Information provided by the Metropolitan Museum, New York:
This splendid "Last Supper" is part of a series of four tapestries, designed about 1520, illustrating the Passion of Christ and possibly woven for the duke of Alba. The composition as well as the poses and gestures of some of the figures are inspired by a 1510 woodcut of the Last Supper by Albrecht Dürer. The love of decorative detail evident in the marble piers, the patterned table cloth, and the fictive wall hangings signal the Flemish taste for rich surface ornament.
An Italian influence marks the architectural background, with fanciful structures evocative of Roman antiquity, while the dramatic intensity of the scene which derives from Leonardo da Vinci's "Last Supper" in Santa Maria delle Grazia, Milan.

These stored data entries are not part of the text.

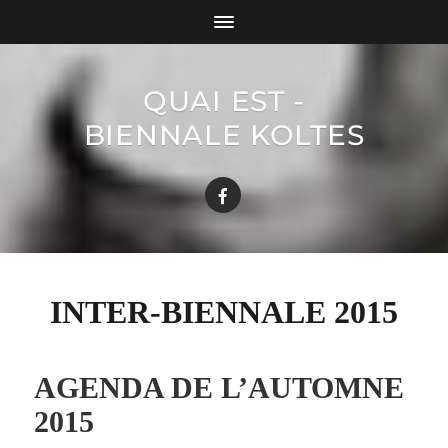
QUAI EST -
BIENNALE KOLTES
INTER-BIENNALE 2015
AGENDA DE L’AUTOMNE
2015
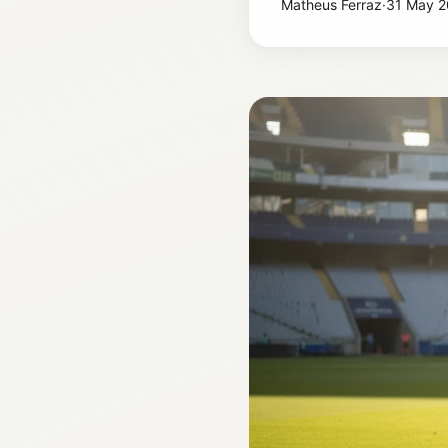
Matheus Ferraz
·
31 May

Van Orley was also profoundly influenced by a set of cartoons designed by Raphael for tapestries for the Sistine Chapel. These cartoons were sent for weaving to Brussels, the preeminent center for tapestry manufacture in the late fifteenth and sixteenth centuries, and they provided Flemish artists with a paradigm of the grand, heroic narrative style that had achieved currency in contemporary Roman art. In the "Last Supper," populated by muscular, rhetorically gesturing figures engaged in a moment of high drama, van Orley fully realized tapestry's potential for emulating monumental painting.
Provenance/Ownership History: Duke of Alba (?); [Duveen Brothers, New York, New York]; acquired by Philip Lehman in 1913.